Menteri Koordinator Perekonomian Darmin Nasution menggelar rapat koordinasi Tim Pengendalian Inflasi Pusat secara tertutup, Rabu (10/7/2019). Rapat yang berlangsung sekitar dua jam tersebut dihadiri sejumlah menteri, jajaran Bank Indonesia, dan perwakilan lembaga.
Menteri Perencanaan Pembangunan Nasional Bambang PS Brodjonegoro seusai rapat mengatakan, pemerintah tengah mengevaluasi inflasi enam bulan terakhir. Inflasi hingga Juni 2019, yang sebesar 3,28 persen, dinilai aman dan masih berada di bawah target.
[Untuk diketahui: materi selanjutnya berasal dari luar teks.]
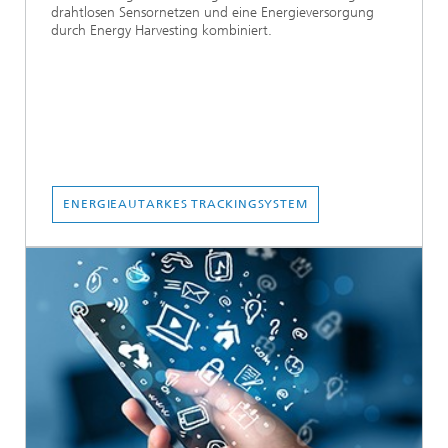
drahtlosen Sensornetzen und eine Energieversorgung
durch Energy Harvesting kombiniert.
ENERGIEAUTARKES TRACKINGSYSTEM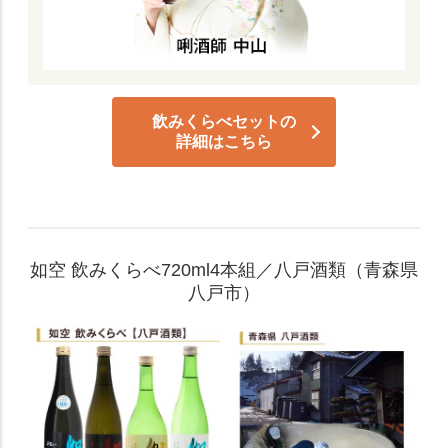
飲みくらべセットの
詳細はこちら
如空 飲みくらべ720ml4本組／八戸酒類（青森県
八戸市）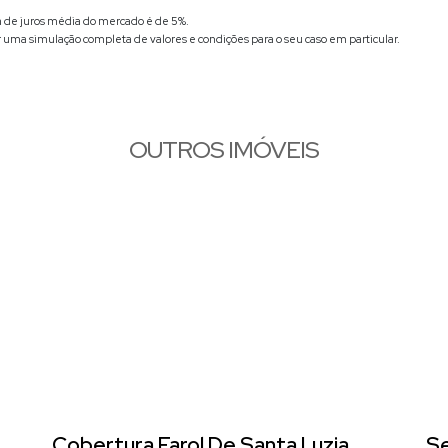
xa de juros média do mercado é de 5%.
r uma simulação completa de valores e condições para o seu caso em particular.
OUTROS IMÓVEIS
a
Cobertura Farol De Santa Luzia
Se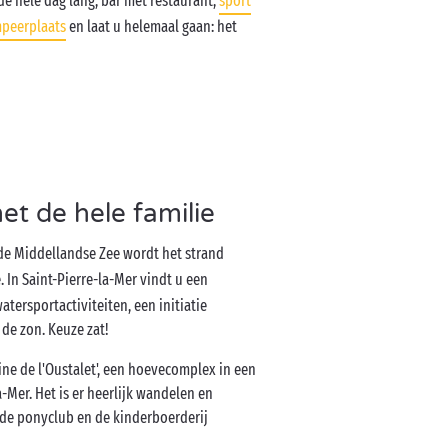
de hele dag lang, bar met restaurant,
sport
peerplaats
en laat u helemaal gaan: het
et de hele familie
e Middellandse Zee wordt het strand
. In Saint-Pierre-la-Mer vindt u een
atersportactiviteiten, een initiatie
 de zon. Keuze zat!
ine de l'Oustalet', een hoevecomplex in een
-Mer. Het is er heerlijk wandelen en
l de ponyclub en de kinderboerderij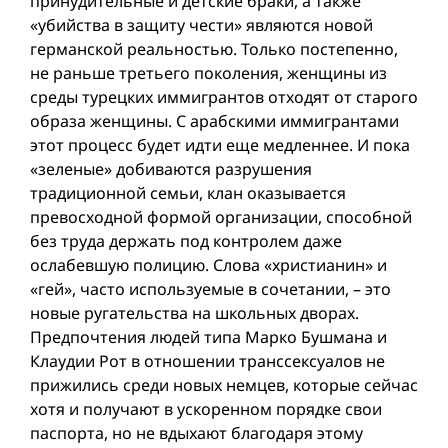
принудительные и детские браки, а также
«убийства в защиту чести» являются новой
германской реальностью. Только постепенно,
не раньше третьего поколения, женщины из
среды турецких иммигрантов отходят от старого
образа женщины. С арабскими иммигрантами
этот процесс будет идти еще медленнее. И пока
«зеленые» добиваются разрушения
традиционной семьи, клан оказывается
превосходной формой организации, способной
без труда держать под контролем даже
ослабевшую полицию. Слова «христианин» и
«гей», часто используемые в сочетании, – это
новые ругательства на школьных дворах.
Предпочтения людей типа Марко Бушмана и
Клаудии Рот в отношении транссексуалов не
прижились среди новых немцев, которые сейчас
хотя и получают в ускоренном порядке свои
паспорта, но не вдыхают благодаря этому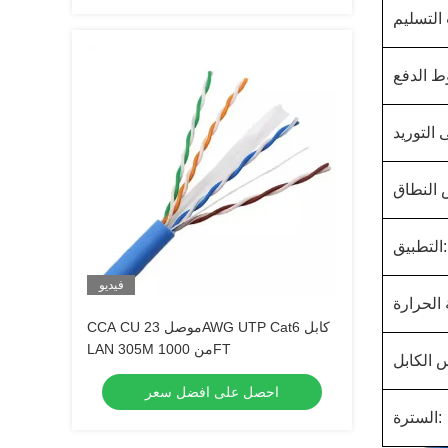
التطبيق:
فيديو
CCA CU موصل 23AWG UTP Cat6 كابل
LAN 305M من 1000FT
احصل على افضل سعر
السترة: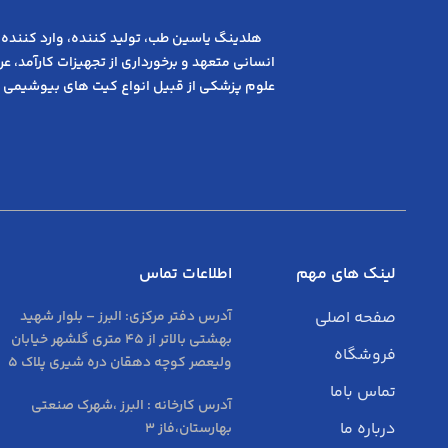
هلدینگ یاسین طب، تولید کننده، وارد کننده 
انسانی متعهد و ﺑﺮﺧﻮرداری از ﺗﺠﻬﯿﺰات ﮐﺎرآﻣﺪ، 
علوم پزشکی از قبیل انواع کیت های بیوشیمی 
لینک های مهم
اطلاعات تماس
صفحه اصلی
آدرس دفتر مرکزی:
البرز – بلوار شهید
بهشتی بالاتر از 45 متری گلشهر خیابان
فروشگاه
ولیعصر کوچه دهقان دره شیری پلاک 5
تماس باما
آدرس کارخانه : البرز ،شهرک صنعتی
درباره ما
بهارستان،فاز 3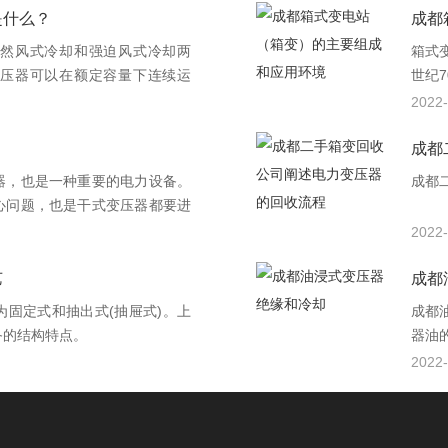
是什么？
成都
然风式冷却和强迫风式冷却两
箱式
压器可以在额定容量下连续运
世纪
输出量可以提高50%，适用于
变电
2022-
过负荷运行。
子，
积较
成都
体积
器，也是一种重要的电力设备。
成都
心问题，也是干式变压器都要进
要注意正确地进行去安装。
2022-
艺
成都
固定式和抽出式(抽屉式)。上
成都
备的结构特点。
器油
油浸
2022-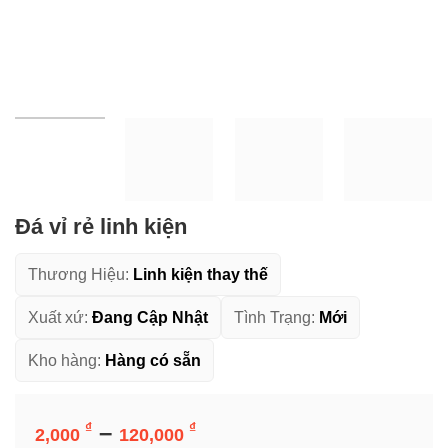
Đá vỉ rẻ linh kiện
Thương Hiệu:
Linh kiện thay thế
Xuất xứ:
Đang Cập Nhật
Tình Trạng:
Mới
Kho hàng:
Hàng có sẵn
Khoảng
Số Lượng Giá Tốt
–
₫
₫
2,000
120,000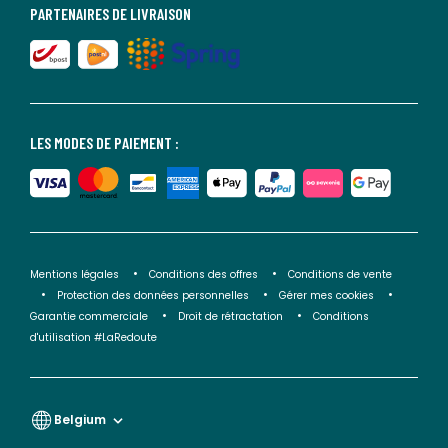
PARTENAIRES DE LIVRAISON
LES MODES DE PAIEMENT :
Mentions légales
Conditions des offres
Conditions de vente
Protection des données personnelles
Gérer mes cookies
Garantie commerciale
Droit de rétractation
Conditions
d'utilisation #LaRedoute
Belgium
Namun, pemerintah mewaspadai dampak kemarau panjang.
”Musim kemarau tahun ini lebih panjang sehingga dikhawatirkan berdampak terhadap produksi pangan,” ujar Bambang.
Badan Meteorologi, Klimatologi, dan Geofisika menyebutkan, musim kemarau tahun ini terpantau lebih kering dibandingkan dengan tahun-tahun sebelumnya. Sejumlah daerah terpantau mengalami kekeringan parah, padahal musim kemarau belum mencapai puncak.
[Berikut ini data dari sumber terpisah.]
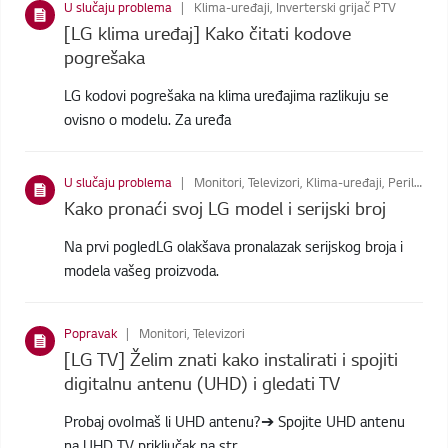
U slučaju problema
Klima-uređaji, Inverterski grijač PTV
[LG klima uređaj] Kako čitati kodove
pogrešaka
LG kodovi pogrešaka na klima uređajima razlikuju se
ovisno o modelu. Za uređa
U slučaju problema
Monitori, Televizori, Klima-uređaji, Perilice rublja, Kućna kina, Hotel TV, TV dodaci, Styler™, Profesionalni monitori, Audio, Cloud uređaj, Projektori, Perilice posuđa, DVD reproduktori, Medicinski monitori, Usisavači, Sušilice, Hladnjaci, Inverterski grijač PTV, Smart Box, Ostalo, Usisivači, Mikrovalne pećnice
Kako pronaći svoj LG model i serijski broj
Na prvi pogledLG olakšava pronalazak serijskog broja i
modela vašeg proizvoda.
Popravak
Monitori, Televizori
[LG TV] Želim znati kako instalirati i spojiti
digitalnu antenu (UHD) i gledati TV
Probaj ovoImaš li UHD antenu?➔ Spojite UHD antenu
na UHD TV priključak na str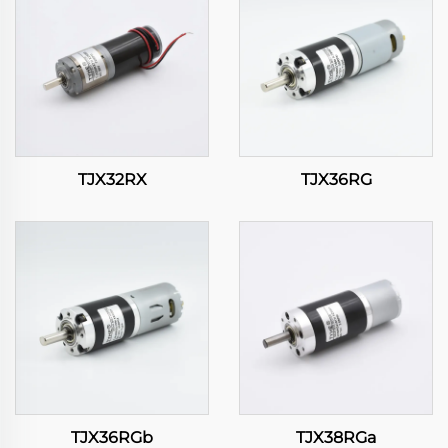
TJX32RX
TJX36RG
TJX36RGb
TJX38RGa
Wilayah yang telah mengalami kekeringan ialah sejumlah wilayah di Jawa dan Madura bagian selatan. Sementara berdasarkan monitor hari tanpa hujan, terdapat potensi kekeringan meteorologis di sebagian besar Jawa, Bali, Nusa Tenggara Barat, dan Nusa Tenggara Timur dengan kriteria panjang hingga ekstrem.
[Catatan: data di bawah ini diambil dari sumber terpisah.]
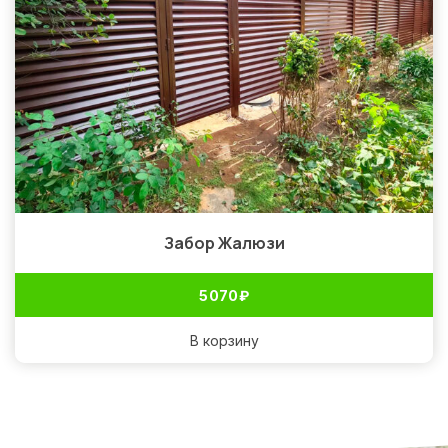
Забор Жалюзи
5 070
₽
В корзину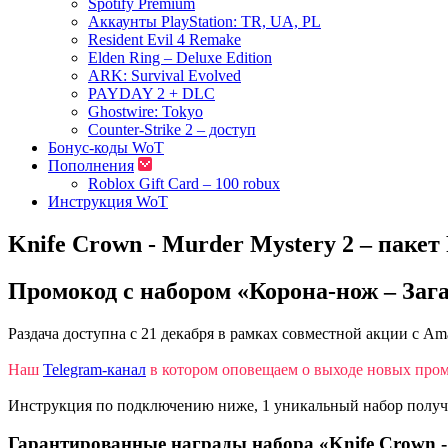
Spotify Premium
Аккаунты PlayStation: TR, UA, PL
Resident Evil 4 Remake
Elden Ring – Deluxe Edition
ARK: Survival Evolved
PAYDAY 2 + DLC
Ghostwire: Tokyo
Counter-Strike 2 – доступ
Бонус-коды WoT
Пополнения
Roblox Gift Card – 100 robux
Инструкция WoT
Knife Crown - Murder Mystery 2 – пакет
Промокод с набором «Корона-нож – Зага
Раздача доступна с 21 декабря в рамках совместной акции с A
Наш
Telegram-канал
в котором оповещаем о выходе новых пром
Инструкция по подключению ниже, 1 уникальный набор получае
Гарантированные награды набора «Knife Crown - 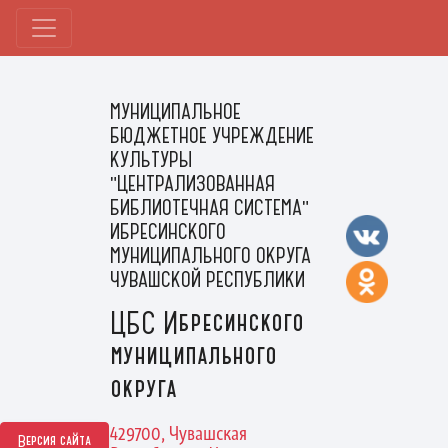
МУНИЦИПАЛЬНОЕ
БЮДЖЕТНОЕ УЧРЕЖДЕНИЕ
КУЛЬТУРЫ
"ЦЕНТРАЛИЗОВАННАЯ
БИБЛИОТЕЧНАЯ СИСТЕМА"
ИБРЕСИНСКОГО
МУНИЦИПАЛЬНОГО ОКРУГА
ЧУВАШСКОЙ РЕСПУБЛИКИ
ЦБС Ибресинского
муниципального
округа
429700, Чувашская
Версия сайта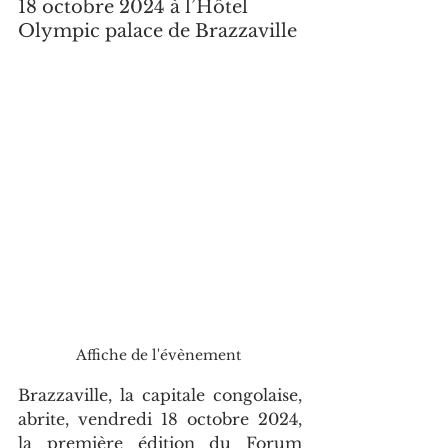
18 octobre 2024 à l’Hôtel 
Olympic palace de Brazzaville
Affiche de l'évènement 
Brazzaville, la capitale congolaise, 
abrite, vendredi 18 octobre 2024, 
la première édition du Forum 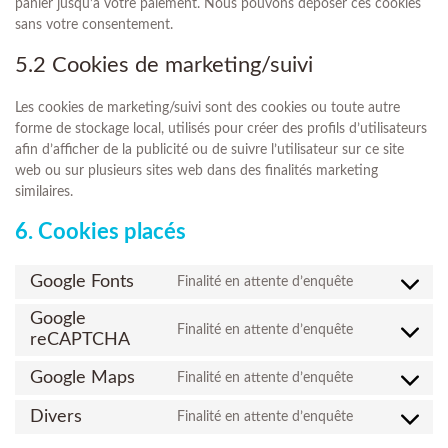
panier jusqu’à votre paiement. Nous pouvons déposer ces cookies
sans votre consentement.
5.2 Cookies de marketing/suivi
Les cookies de marketing/suivi sont des cookies ou toute autre
forme de stockage local, utilisés pour créer des profils d’utilisateurs
afin d’afficher de la publicité ou de suivre l’utilisateur sur ce site
web ou sur plusieurs sites web dans des finalités marketing
similaires.
6. Cookies placés
Google Fonts
Finalité en attente d’enquête
Google
Finalité en attente d’enquête
reCAPTCHA
Google Maps
Finalité en attente d’enquête
Divers
Finalité en attente d’enquête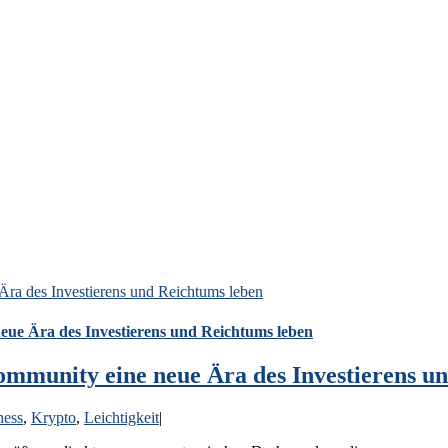
Ära des Investierens und Reichtums leben
eue Ära des Investierens und Reichtums leben
ommunity eine neue Ära des Investierens u
ness
,
Krypto
,
Leichtigkeit
|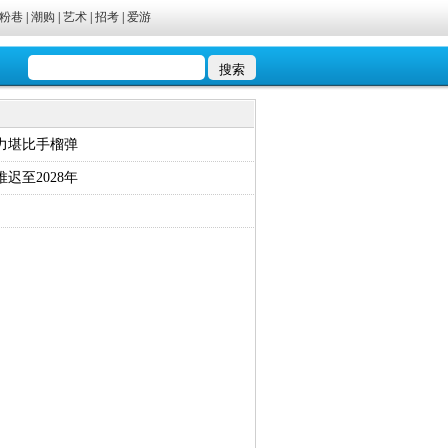
粉巷
|
潮购
|
艺术
|
招考
|
爱游
力堪比手榴弹
迟至2028年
Sejumlah daerah tersebut dalam kategori awas kekeringan karena tidak mengalami hujan lebih dari dua bulan dan diperkirakan tidak akan hujan dalam 10 hari ke depan (Kompas, 5/6/2019).
Meski demikian, Bambang dan sejumlah pejabat yang hadir tidak menjelaskan secara detail antisipasi kekeringan yang akan ditempuh. Namun, mereka memastikan harga beras tetap stabil karena pasokan hingga akhir tahun tersedia.
Dalam kesempatan yang sama, Direktur Utama Perum Bulog Budi Waseso menegaskan, pasokan beras sampai akhir Desember aman. Kebutuhan beras berkisar 1 juta-1,5 juta ton bisa terpenuhi karena panen masih sesuai target. Hitungan itu juga sudah mempertimbangkan dampak kemarau panjang.
Inflasi terkendali
Data Badan Pusat Statistik (BPS) menunjukkan, inflasi nasional pada Juni 2019 sebesar 0,55 persen secara bulanan dan 3,28 persen secara tahunan. Pemerintah menargetkan inflasi tahun ini di bawah 3,5 persen, sementara Bank Indonesia memproyeksikan inflasi berkisar 2,5-4,5 persen.
Menurut Kepala BPS Suhariyanto, target inflasi sepanjang tahun di bawah 3,5 persen mungkin tercapai. Namun, pemerintah harus mengevaluasi ulang hal-hal yang mesti diantisipasi dalam beberapa bulan ke depan, seperti kenaikan harga emas dan aneka jenis cabai. Jalur distribusi komoditas harus diperbaiki agar pasokan di gudang tetap tersedia dan tidak busuk.
”Pemerintah mesti menata ekosistem supaya harga yang sampai ke konsumen (tetap) rendah,” ujar Suhariyanto.
Tarif angkutan udara, kata Suhariyanto, tidak lagi menyumbang inflasi. Penurunan tarif batas atas justru menyumbang deflasi pada Juni 2019 sebesar 0,04 persen. Upaya menurunkan harga tiket pesawat kelas ekonomi juga diharapkan dapat menyumbang deflasi enam bulan ke depan sehingga inflasi tahun 2019 lebih rendah dari 3,5 persen.